● **ASSIGNMENT**: After finding "曾艳阳: 41.6 -> none" in a line below, print that line and the rest of the lines exactly, leaving out all pictures.

● **EXCERPTED RECORDS**:
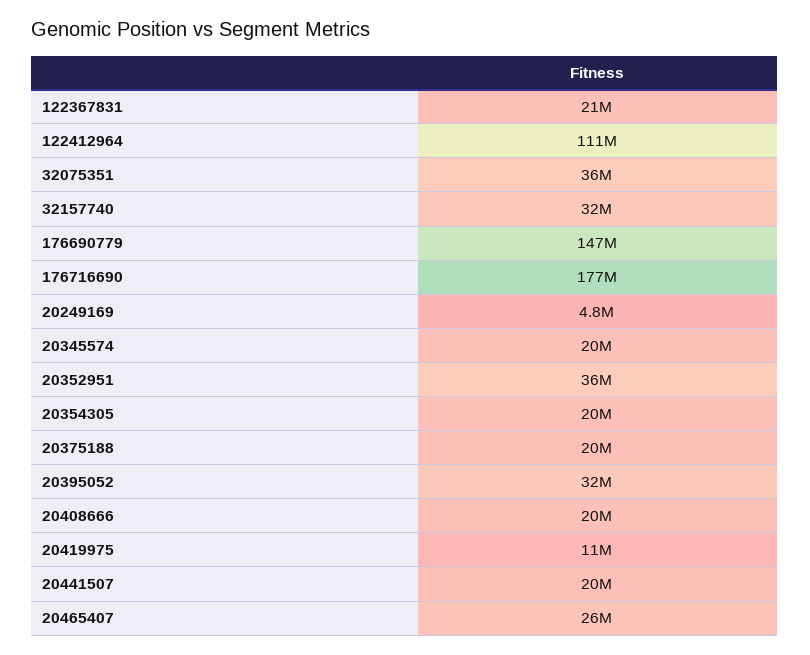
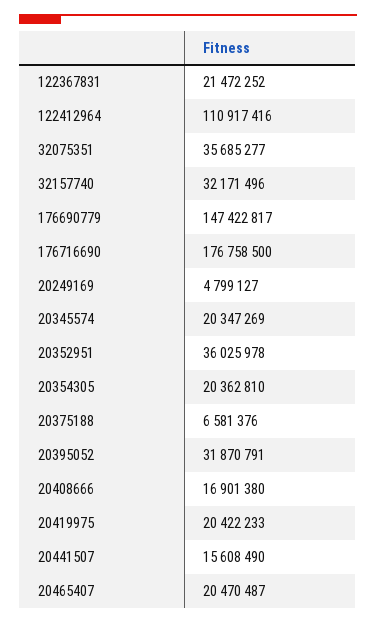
20375188: 20000000 -> 6581376
20408666: 20000000 -> 16901380
20419975: 11000000 -> 20422233
20441507: 20000000 -> 15608490
20465407: 26000000 -> 20470487

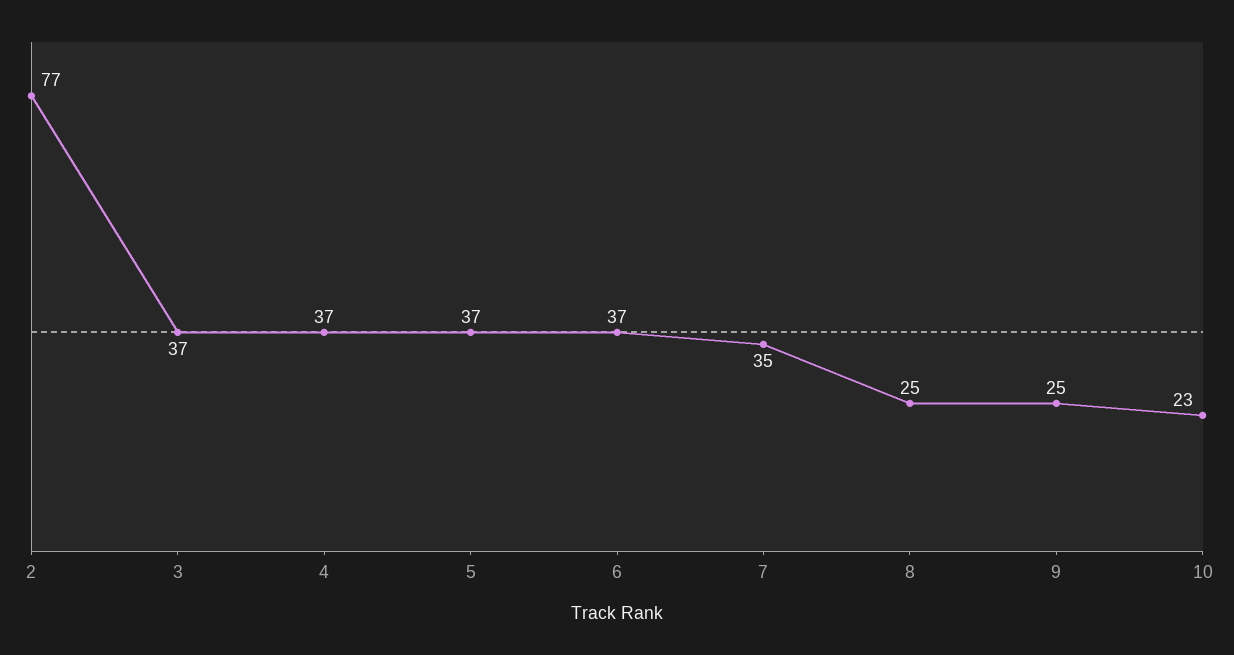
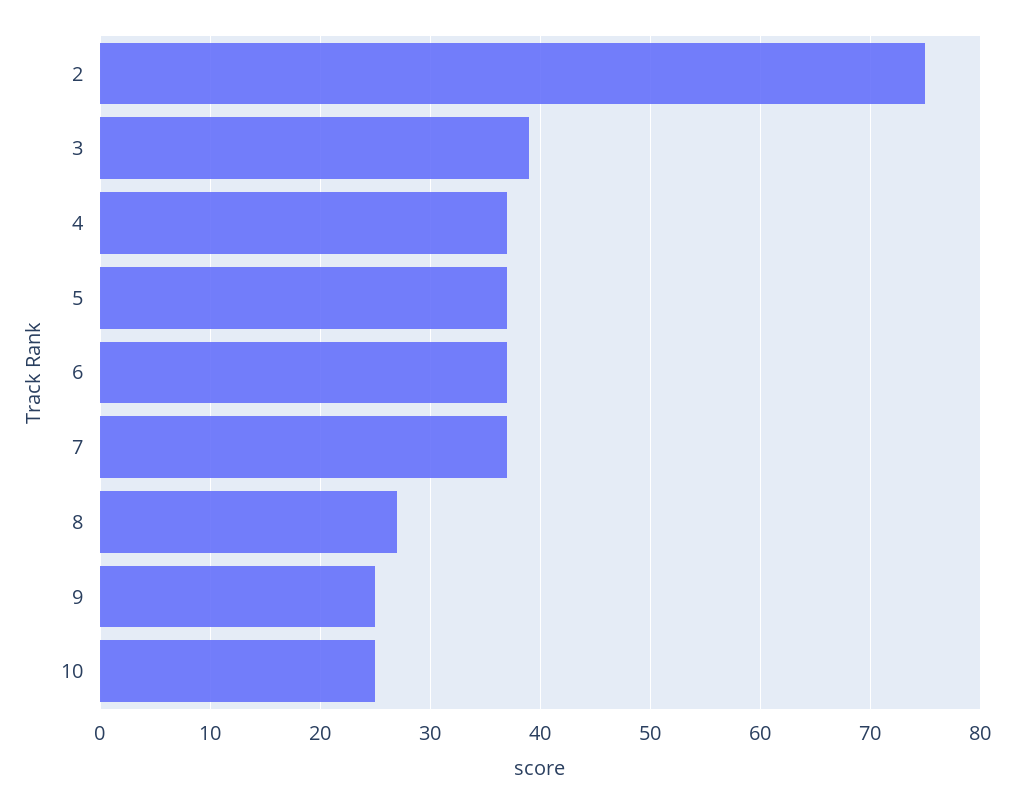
2: 77 -> 75
3: 37 -> 39
7: 35 -> 37
8: 25 -> 27
10: 23 -> 25

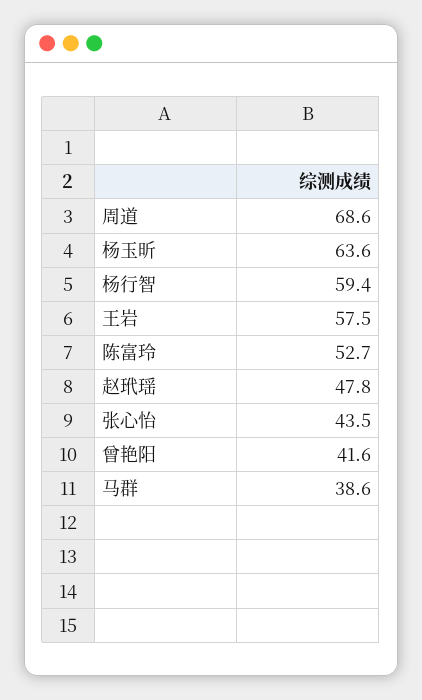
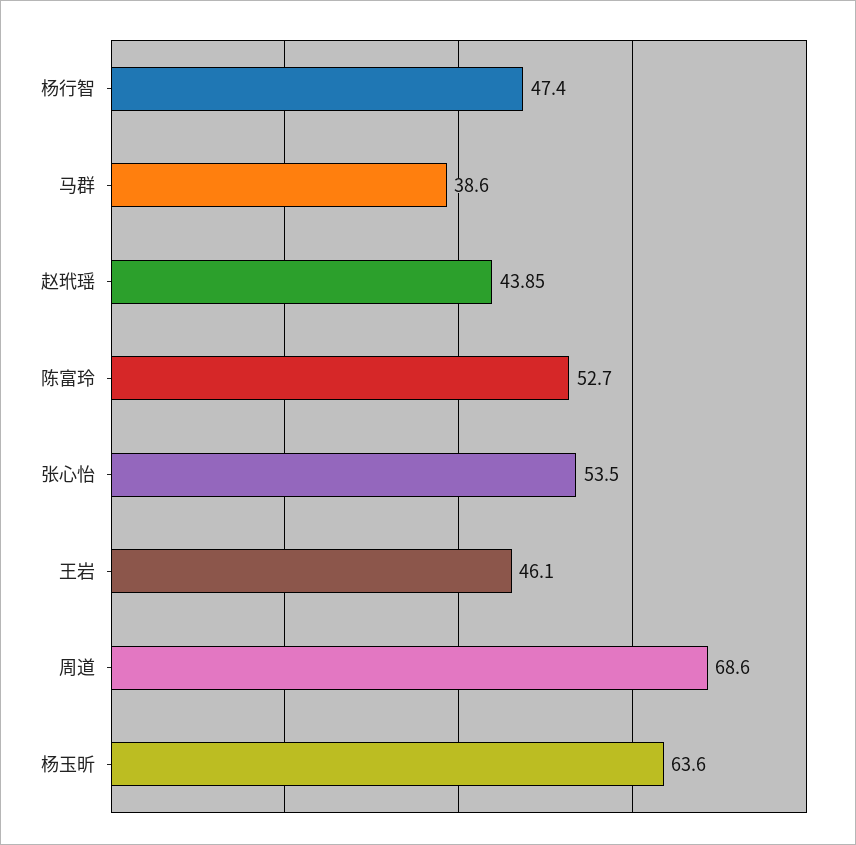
杨行智: 59.4 -> 47.4
王岩: 57.5 -> 46.1
赵玳瑶: 47.8 -> 43.85
张心怡: 43.5 -> 53.5
曾艳阳: 41.6 -> none

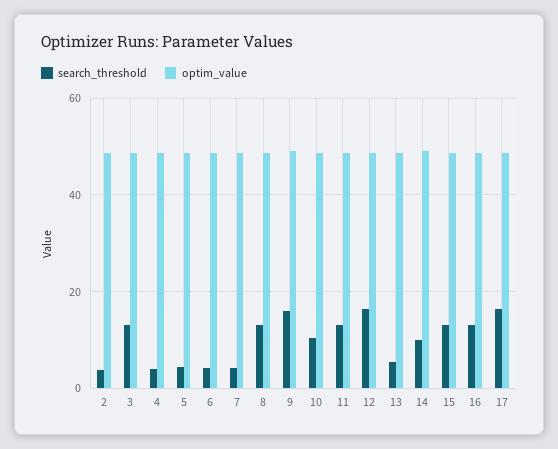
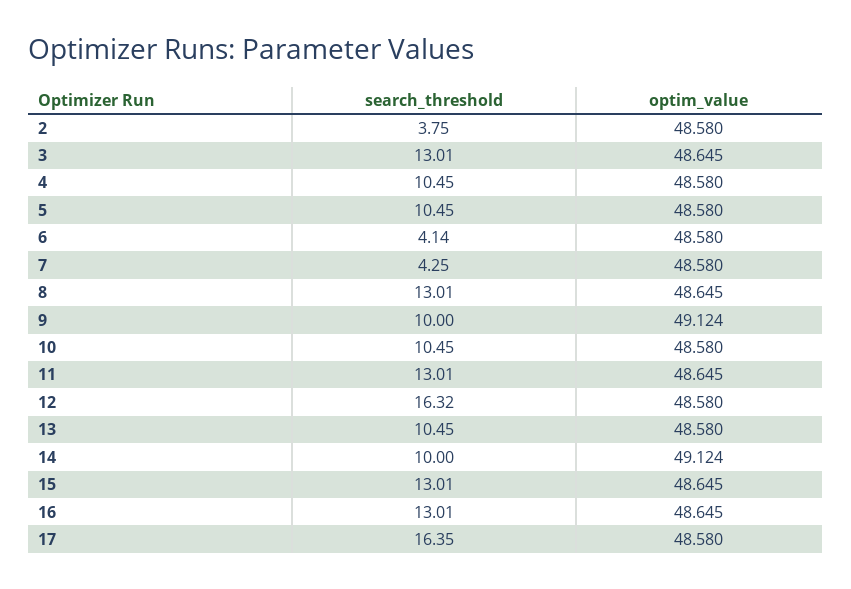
search_threshold, 4: 4 -> 10.45
search_threshold, 5: 4 -> 10.45
search_threshold, 9: 16 -> 10
search_threshold, 13: 6 -> 10.45

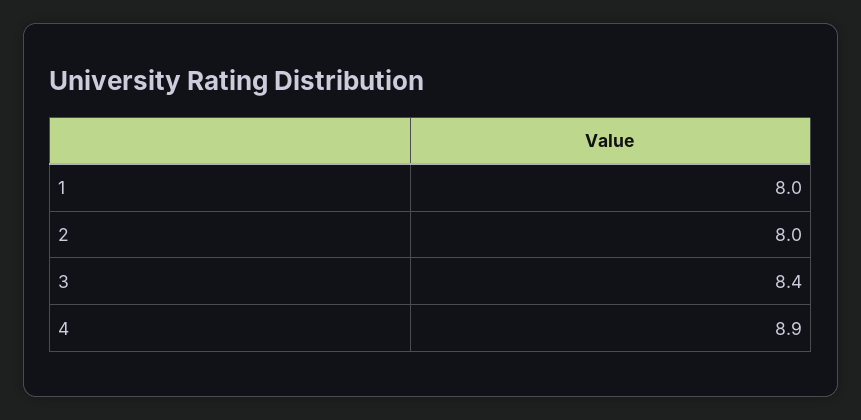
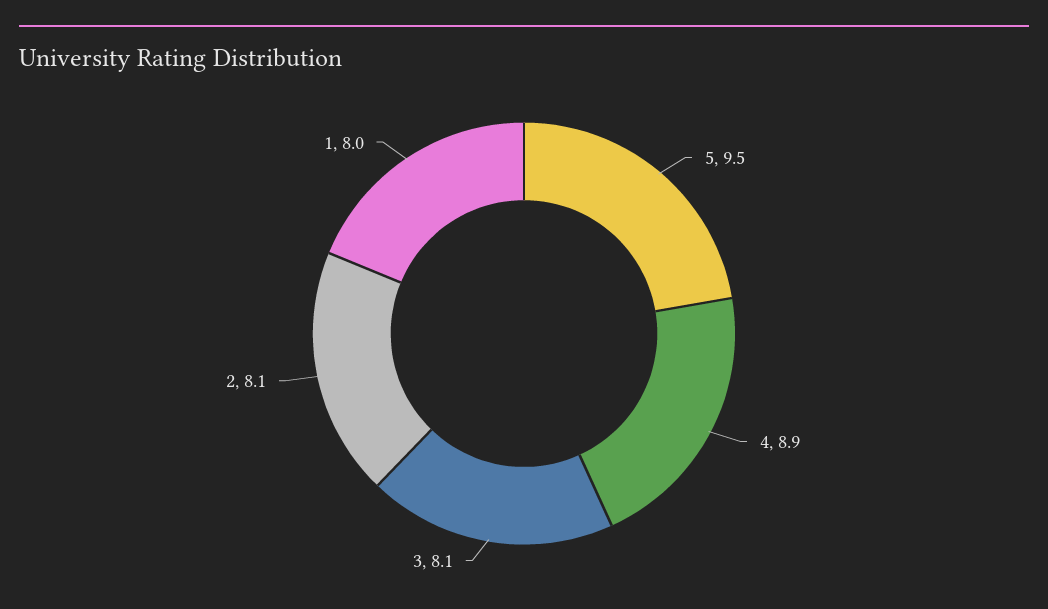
2: 8 -> 8.1
3: 8.4 -> 8.1
5: none -> 9.5

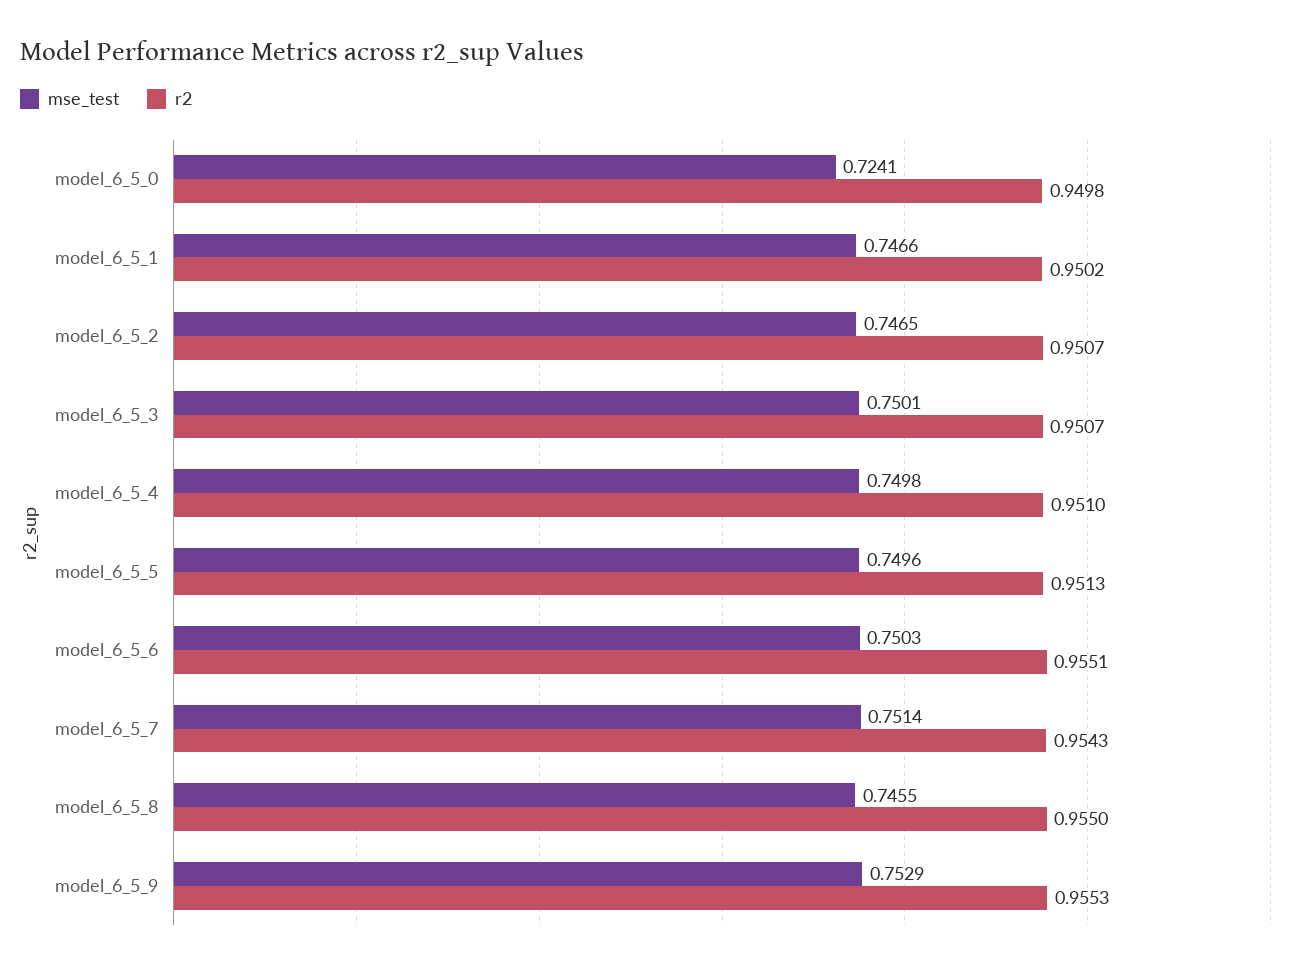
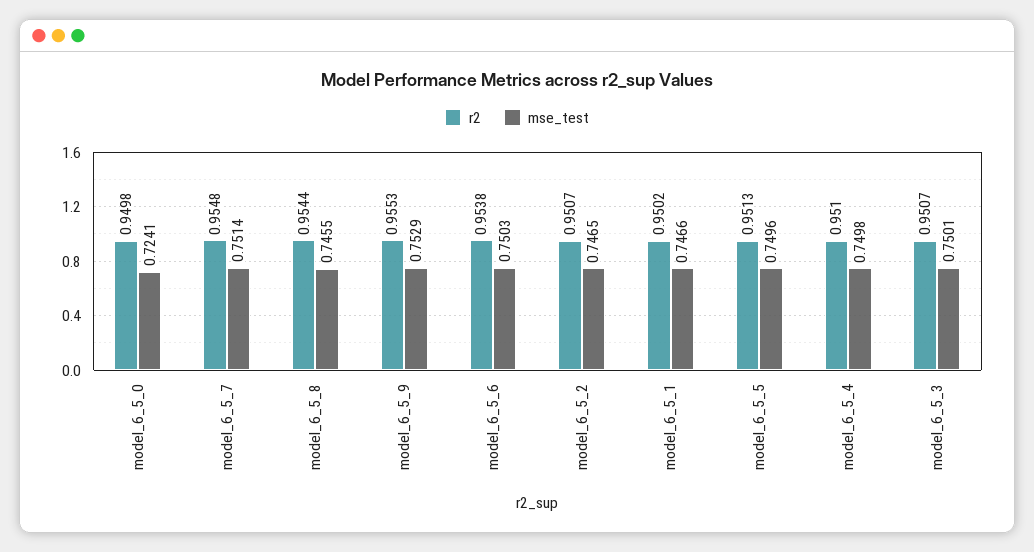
r2, model_6_5_6: 0.9551 -> 0.9538
r2, model_6_5_7: 0.9543 -> 0.9548
r2, model_6_5_8: 0.955 -> 0.9544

● **WRITTEN RESPONSE**:
曾艳阳: 41.6 -> none

search_threshold, 4: 4 -> 10.45
search_threshold, 5: 4 -> 10.45
search_threshold, 9: 16 -> 10
search_threshold, 13: 6 -> 10.45

2: 8 -> 8.1
3: 8.4 -> 8.1
5: none -> 9.5

r2, model_6_5_6: 0.9551 -> 0.9538
r2, model_6_5_7: 0.9543 -> 0.9548
r2, model_6_5_8: 0.955 -> 0.9544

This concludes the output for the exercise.